The crystal of pure silica (glass) is by and large said to be an inherent crystal (it has no pollutants) and thusly has no free electrons. Be that as it may, essentially interfacing a silicon crystal to a battery gracefully isn't sufficient to extricate an electric flow from it. To do that we have to make a "positive" and a "negative" shaft inside the silicon permitting electrons and hence electric flow to stream out of the silicon. These posts are made by doping the silicon with a specific number of impurities.
1. N-Type Semiconductor
If silicon wants to conduct electricity. It should be impure so that we need to dope it with some impurities like arsenic and antimony or phosphorus into the crystalline structure thus it converts into #extrinsic semiconductor (#impurities added one). The atoms of the elements which are adding to silicon having 5 electrons in the outermost shell so there are specified as pentavalent impurities. These elements allow four out of five electrons to dope silicon.

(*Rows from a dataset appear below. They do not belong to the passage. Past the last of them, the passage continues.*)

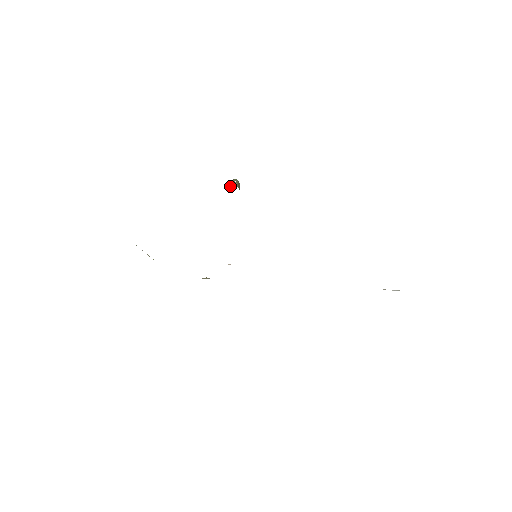
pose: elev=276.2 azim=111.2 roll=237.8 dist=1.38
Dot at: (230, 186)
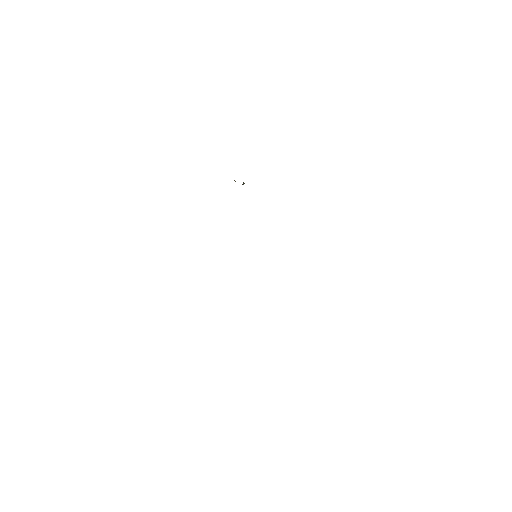
Dot at: occluded
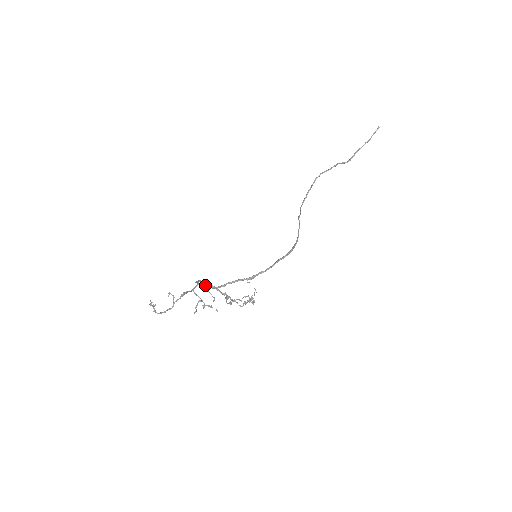
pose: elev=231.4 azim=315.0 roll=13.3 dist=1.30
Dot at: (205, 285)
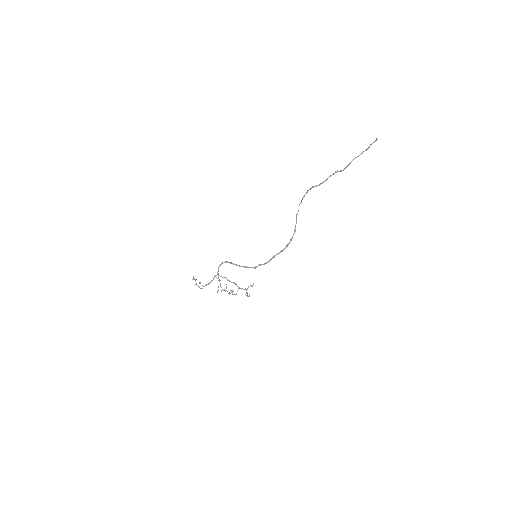
Dot at: occluded
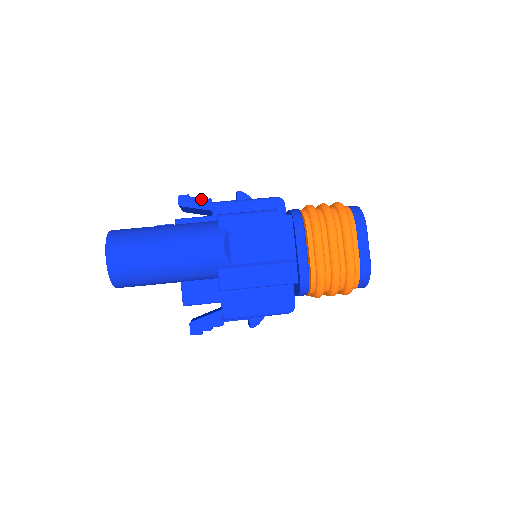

One electron is freely moving in its shell for mobilizing voltage charge to it. Pentavalent are thus known as donors. Antimony and Phosphorus are extensively used as a pentavalent impurity to silicon. 51 electrons are there in Antimony these are of five shells arranged in atom around its nucleus with the outermost orbital having five number of electrons. Thus the resulting one of basic semiconductor material has an excess of current-carrying electrons, each with a negative charge. Therefore it is known as an N-type material with the resulting electrons known as “Majority Carriers” while the resulting holes are of “Minority Carriers”.

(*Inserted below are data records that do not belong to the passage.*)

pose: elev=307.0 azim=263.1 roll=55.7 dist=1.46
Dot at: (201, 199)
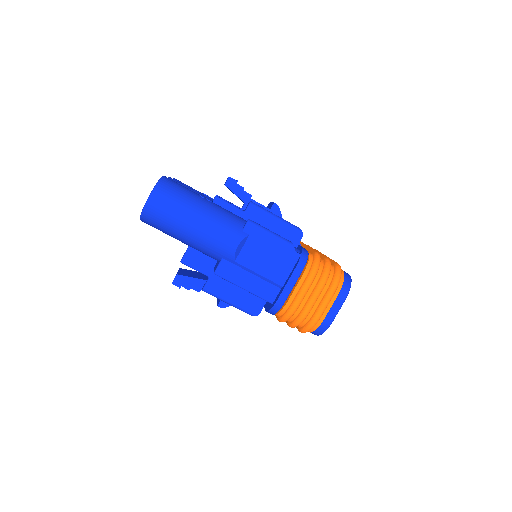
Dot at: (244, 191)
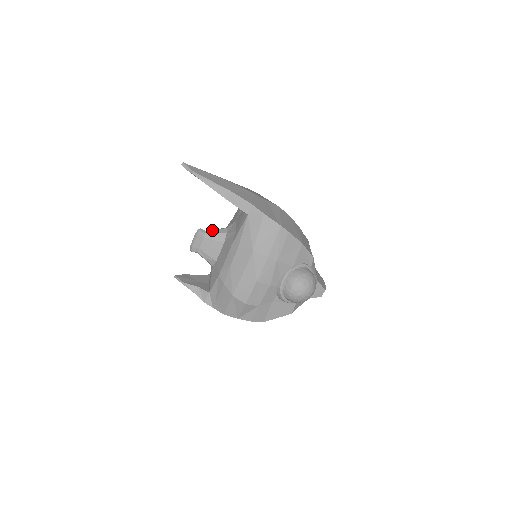
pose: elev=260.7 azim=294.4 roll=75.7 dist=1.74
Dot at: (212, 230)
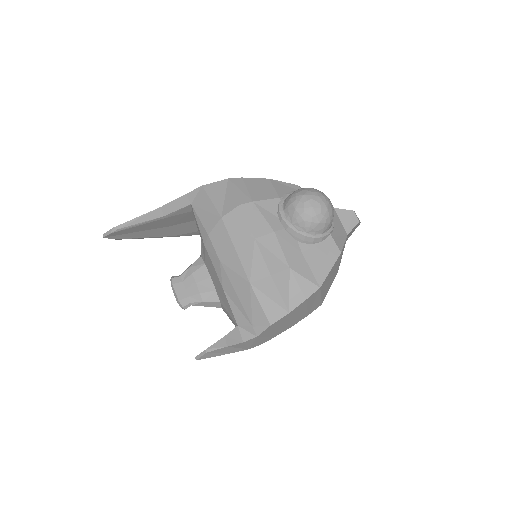
Dot at: (186, 269)
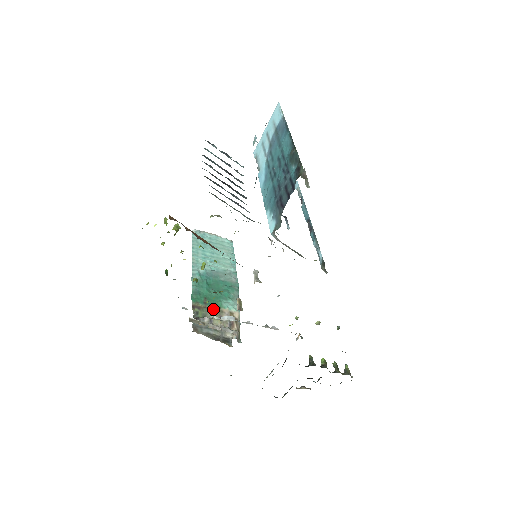
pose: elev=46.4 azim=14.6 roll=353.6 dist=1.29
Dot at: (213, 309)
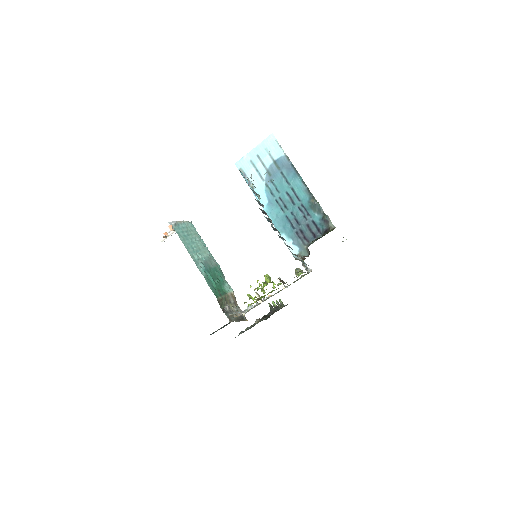
Dot at: (225, 297)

This incitement by an external power source, in which the electrons are freed from the silicon atoms by this stimulation. And quickly will able to replaced by the free electrons which are available from the doped atoms shell. But this will still leave an extra electron which floats around the doped crystal. And makes itself negatively charged. Then the semiconductor material is specified as N-type. Where the donor sensor is greater than the acceptor density. So it has more number of electrons than holes. Because of this one, it is having a negative.charge
2. P-Type Semiconductor
In this one #trivalent impurity is used to dope with silicon. Here for trivalent impurities elements like boron and Indium will come into action. They have only three valence electrons so the fourth closed bound can't be formed in this doping. So it forms holes which have a positive charge. Holes are places where electrons are missing in an atom. So now a hole in the silicon crystal which a neighbouring electron is attracted to it and it tries to move into the hole to fill it.

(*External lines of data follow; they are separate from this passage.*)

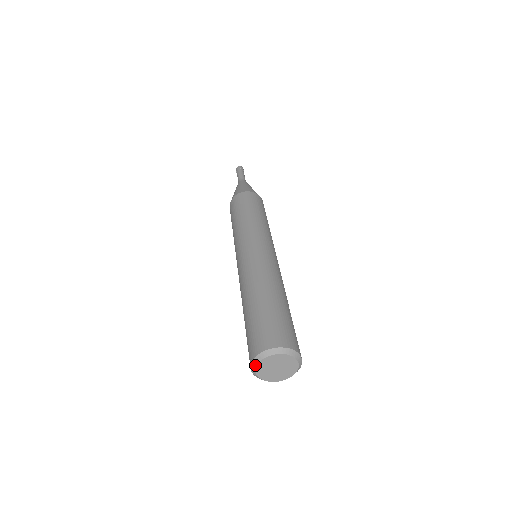
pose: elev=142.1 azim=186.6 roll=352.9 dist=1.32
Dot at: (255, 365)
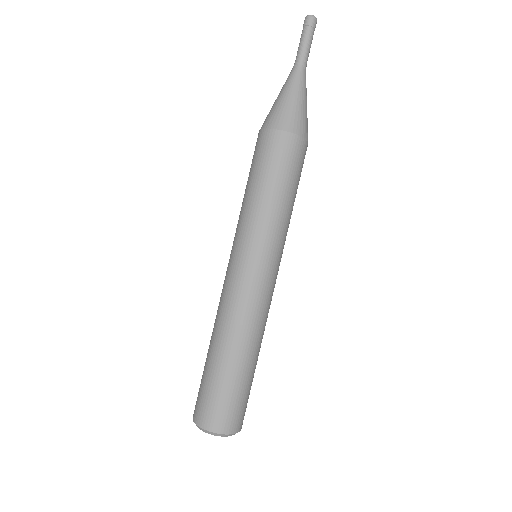
Dot at: occluded
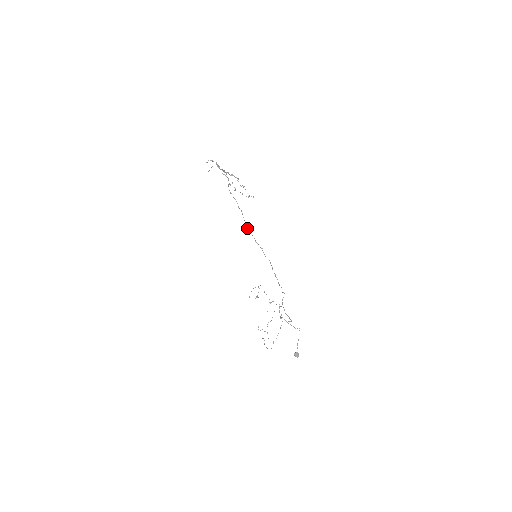
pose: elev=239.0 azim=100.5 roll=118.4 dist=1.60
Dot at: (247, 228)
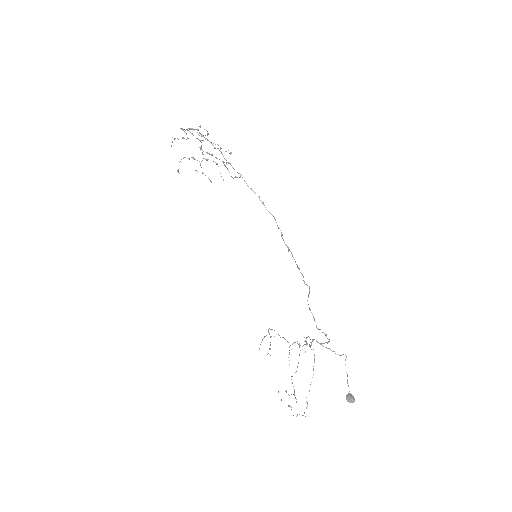
Dot at: (230, 164)
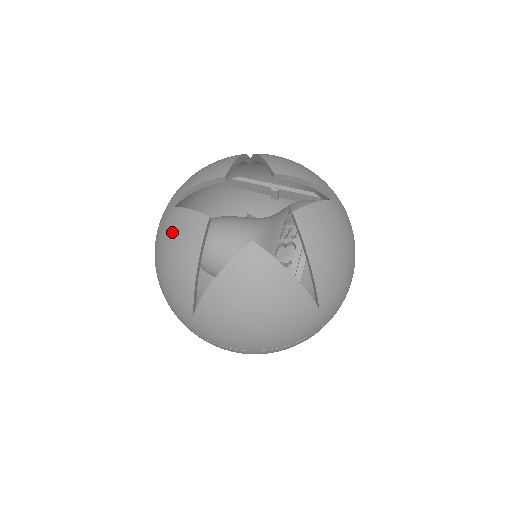
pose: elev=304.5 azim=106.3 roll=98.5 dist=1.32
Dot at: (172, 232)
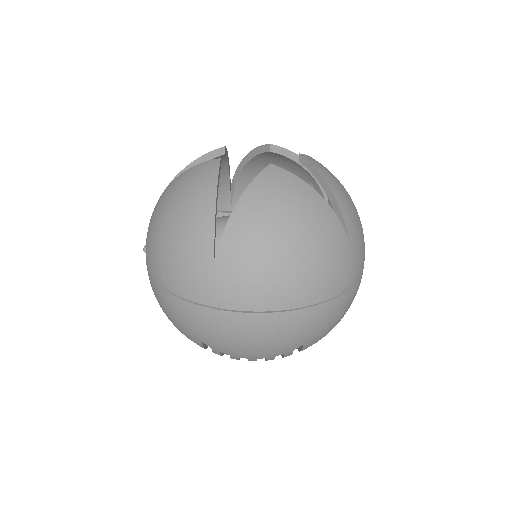
Dot at: (178, 188)
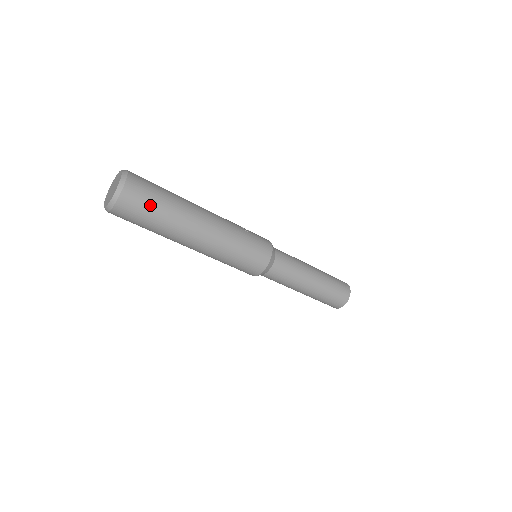
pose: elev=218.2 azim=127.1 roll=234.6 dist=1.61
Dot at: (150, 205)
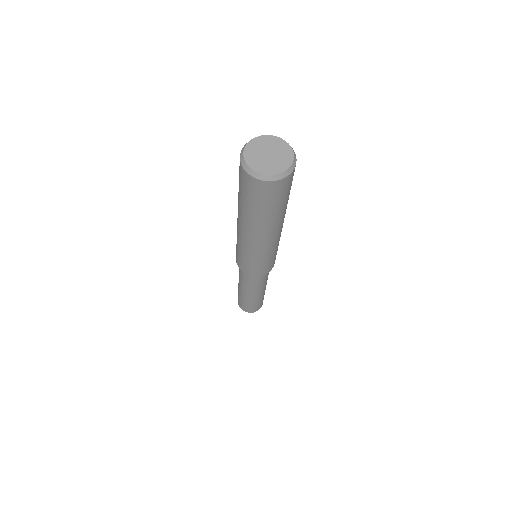
Dot at: (279, 200)
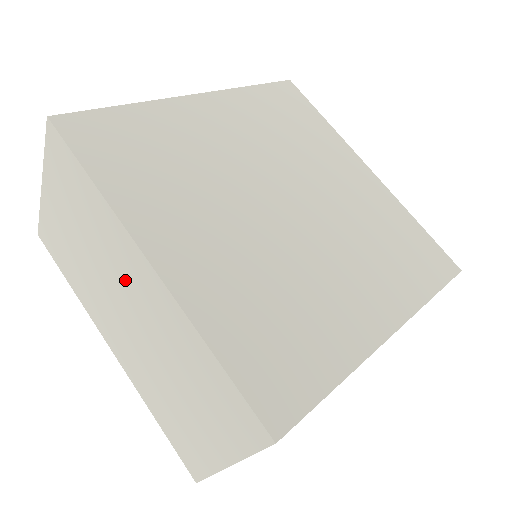
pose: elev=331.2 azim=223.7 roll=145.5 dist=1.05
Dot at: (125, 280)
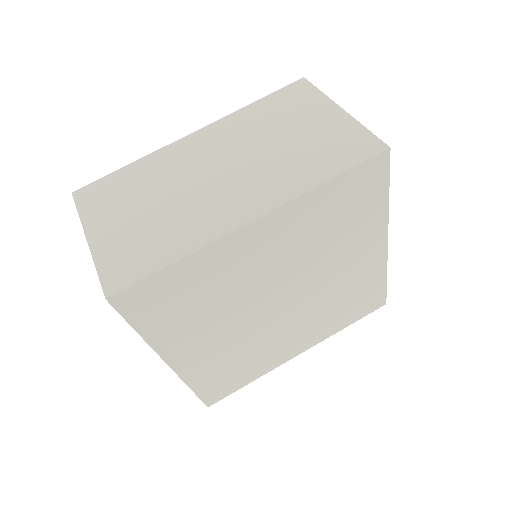
Dot at: occluded
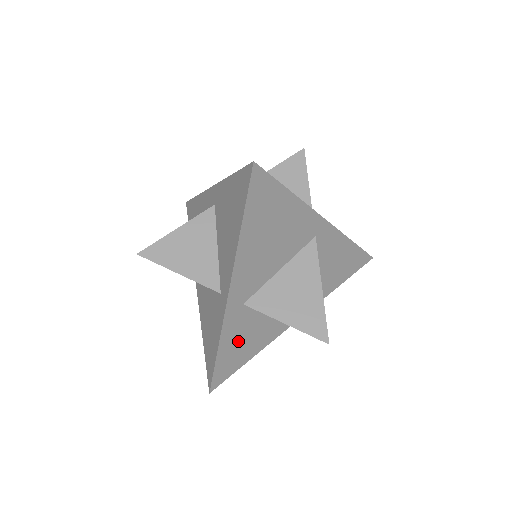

However, if it is filled it remains another hole behind it as it moves. This, in turn, attracts another electron which in turn creates another hole behind it, and so forth thus the holes are with the positive charge through the crystal structure. Each of the impurity atoms generates a hole so the trivalent impurities are generally specified as “Acceptors” which continually accepts the electrons. Boron is the most additively used trivalent impurity as it has only five electrons in its atom which are placed in three shells around its nucleus with the outermost one having only three electrons.
The doping of Boron atoms causes conduction and forms positive charge carriers which resulting forms the P-type material with the positive holes so eventually they are known as “Majority Carriers”. And remaining free electrons are known as Minority charge carriers. So the semiconductor basics material is classed as P-type. This density of acceptor is more than that of the donor. Therefore in result P-type holding more holes.
Semiconductors are mainly used in the production of diodes, electronic devices, transistors. Also, semiconductors are applied to compactness, reliability, power efficiency, and low cost.